Scientists at the Gladstone Institutes have discovered how to turn pro-inflammatory cells that boost the immune system into anti-inflammatory cells that suppress it, and vice versa.
In the study published yesterday, researchers focused on effector T cells, which activate the immune system to defend our body against different pathogens, and regulatory T cells, which help control the immune system and prevent it from attacking healthy parts of its environment.
According to Gladstone senior investigator Sheng Ding, Ph.D., who is also a professor of pharmaceutical chemistry at the University of California, San Francisco, this new approach to reprogram T cells is made possible by a small molecule, (aminooxy)acetic acid, that reprograms the differentiation of T helper 17 cells toward induced regulatory T cells. The group’s Nature paper describes in detail the metabolic mechanism that facilitates this conversion.

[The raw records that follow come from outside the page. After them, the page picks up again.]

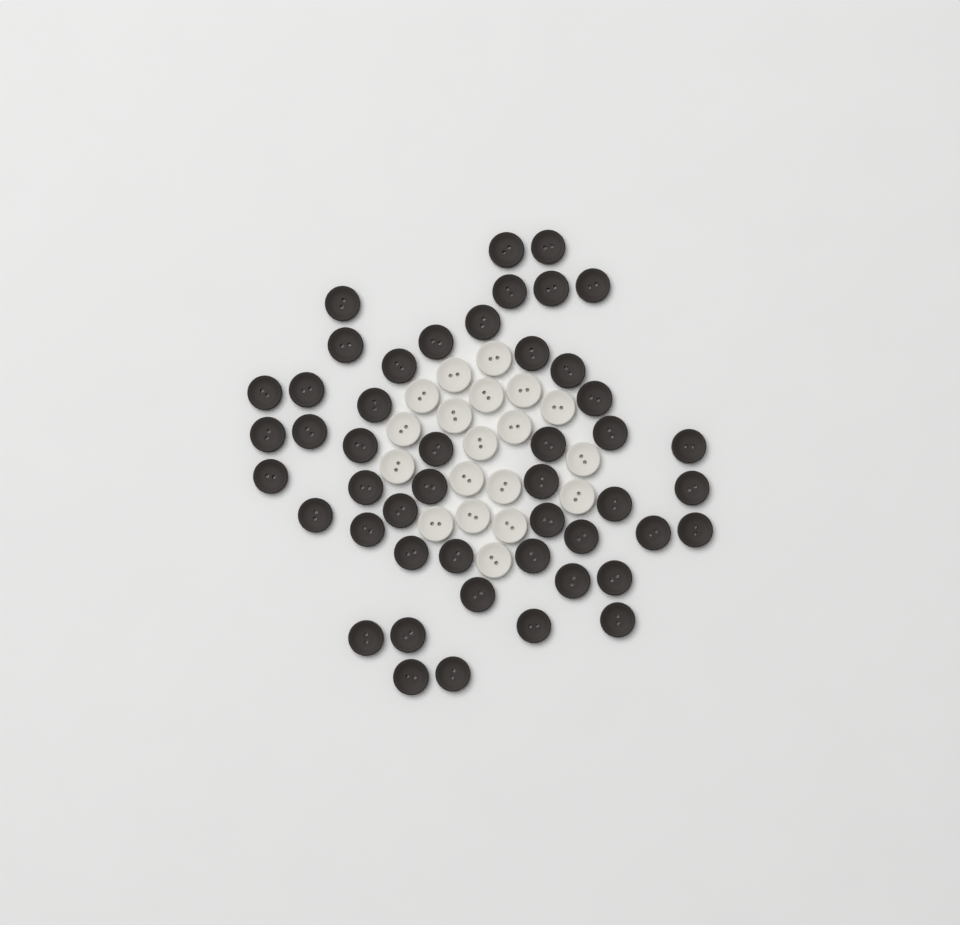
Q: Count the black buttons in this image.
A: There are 48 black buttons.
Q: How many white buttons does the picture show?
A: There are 19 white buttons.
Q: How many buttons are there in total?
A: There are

This discovery could have several medical applications, the team reports. In autoimmune disease, effector T cells are overly activated and cause damage to body. Converting these cells into regulatory T cells could help reduce the hyperactivity and return balance to the immune system, thus treating the root of the disease.
In addition, the discovery could improve stem cell therapies. At least in theory, producing regulatory T cells could promote immune tolerance and prevent the body from rejecting newly transplanted cells.
"Our work could also contribute to ongoing efforts in immuno-oncology and the treatment of cancer," explained Tao Xu, postdoctoral scholar in Ding's laboratory and first author of the study. "This type of therapy doesn't target the cancer directly, but rather works on activating the immune system so it can recognize cancer cells and attack them."